A DPN may be issued after a company is stuck off the ASIC register. The company does not legally exist. Once a company is struck off the ASIC register the appointment of a Voluntary Administrator or Liquidator is not practically available to avoid the potential personal liability referred to in the DPN.
We have encountered individuals who had received a DPN several years ago (with no recovery enforcement action from the ATO at the time), only to have the ATO to resurrect the recovery and enforcement process referred to in the DPN.
Finally, in our experience, it is difficult to predict when a DPN might be issued, or when recovery action may be commenced for a DPN where no action is taken by the Director during the 21 day period referred to in the DPN.
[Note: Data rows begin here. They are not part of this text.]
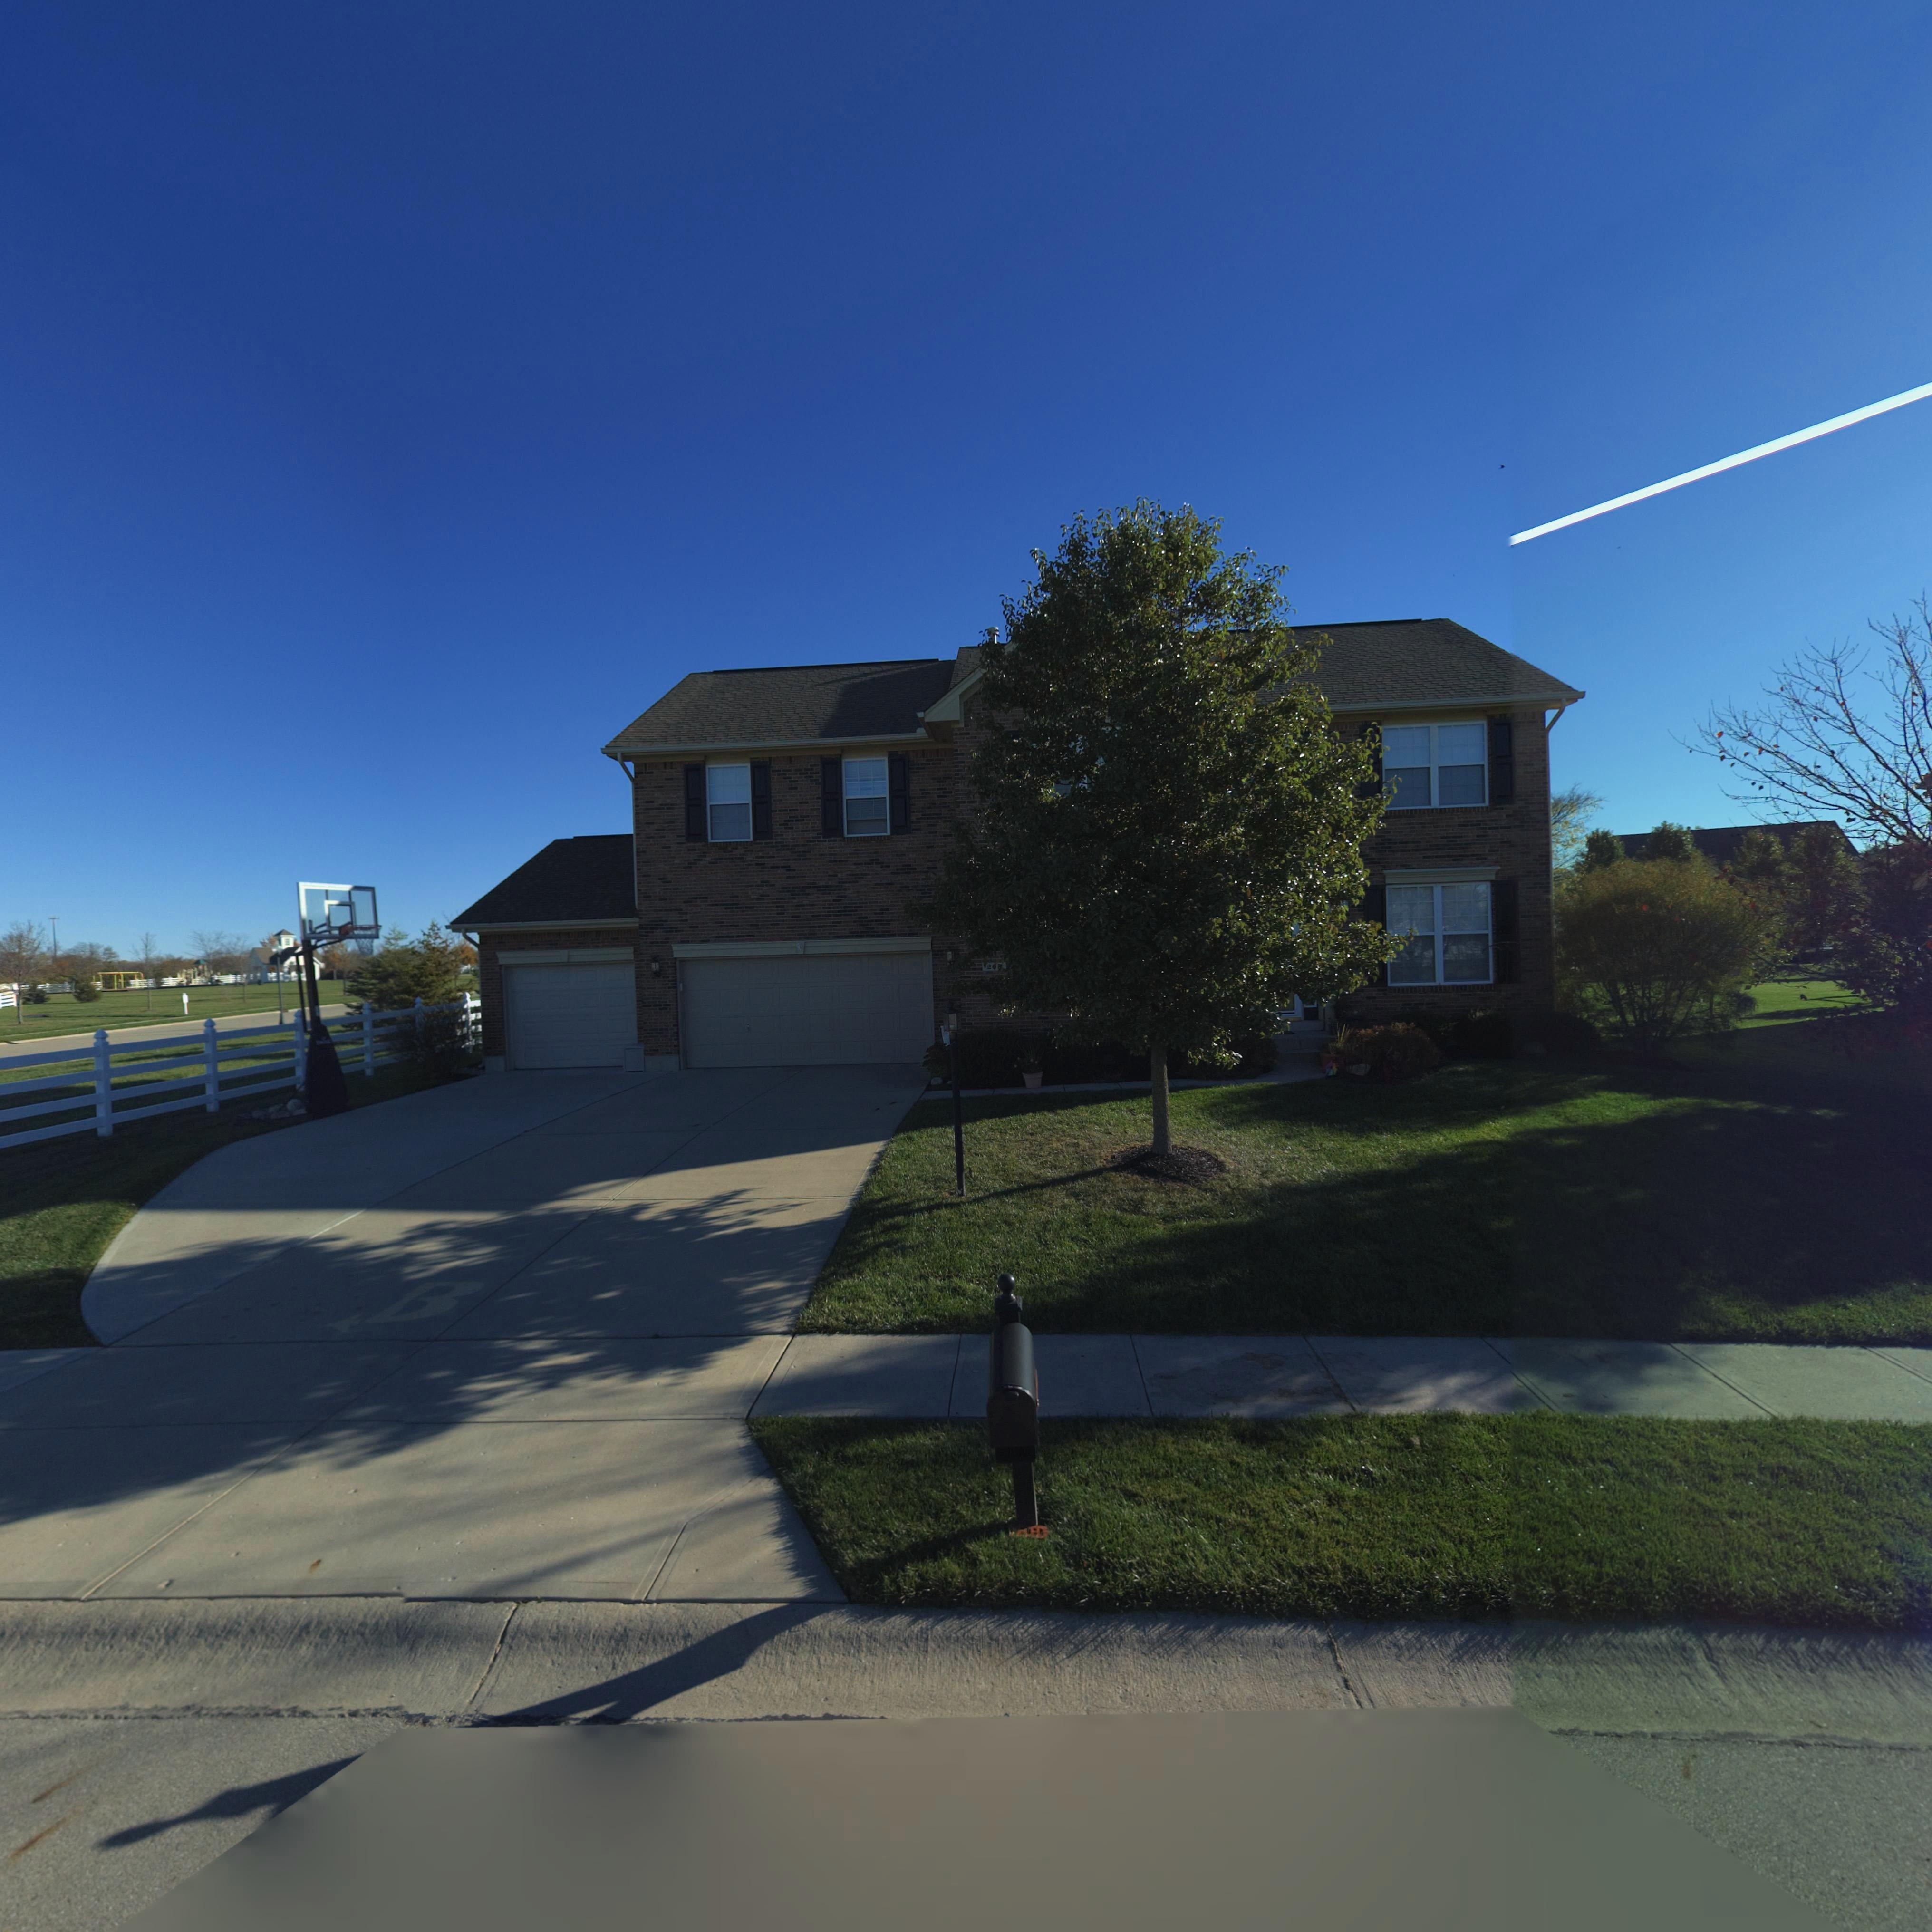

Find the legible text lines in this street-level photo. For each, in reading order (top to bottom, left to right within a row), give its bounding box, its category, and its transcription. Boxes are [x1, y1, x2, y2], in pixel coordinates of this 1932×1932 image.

[986, 963, 992, 970] StreetNumber: 2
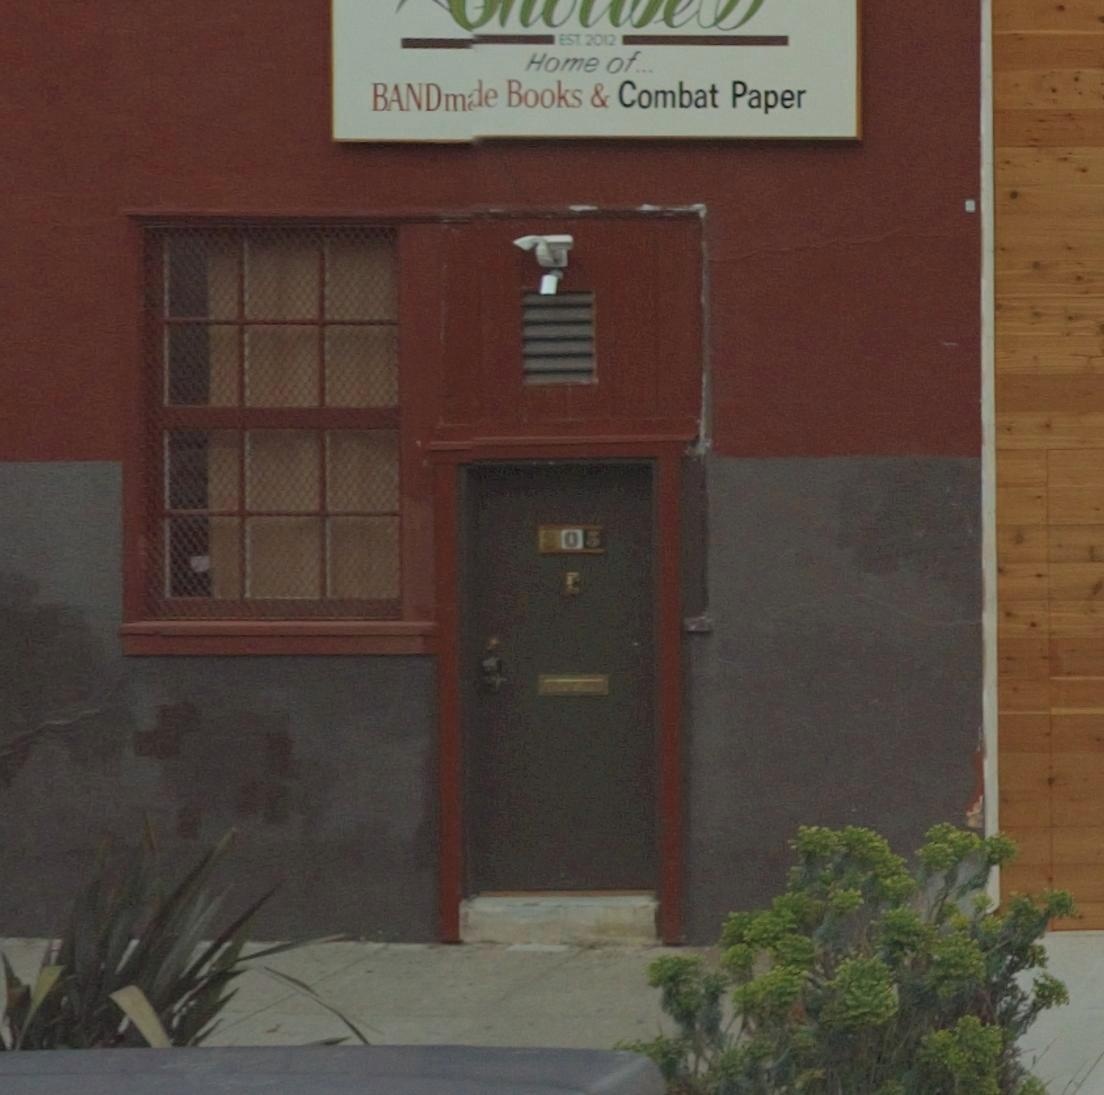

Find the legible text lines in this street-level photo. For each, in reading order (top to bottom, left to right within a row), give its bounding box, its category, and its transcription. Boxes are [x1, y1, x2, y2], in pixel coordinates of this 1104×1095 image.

[557, 33, 618, 47] None: EST. 2012
[522, 49, 656, 74] None: Home of...
[370, 77, 808, 116] BusinessName: BANDm*e Books & Combat Paper
[541, 528, 603, 550] StreetNumber: 305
Listed Payments, amongst other elements, importantly include:
- Arrangements to pay tax-related liabilities by instalments, allocated in accordance with the arrangement, or by default as follows:
- Net GST
- Assessed net fuel amounts greater than zero
- FBT instalments
- Deferred company and superannuation funds instalments
- PAYG instalments
- Administrative penalties, including General Interest Charge for late payment
In summary, the allocation of payments made to the ATO will have a material impact on the issuance of a DPN, and given the discretion afforded by section 8AAZLE, payment directions given to the ATO may have little bearing on DPN risk mitigation.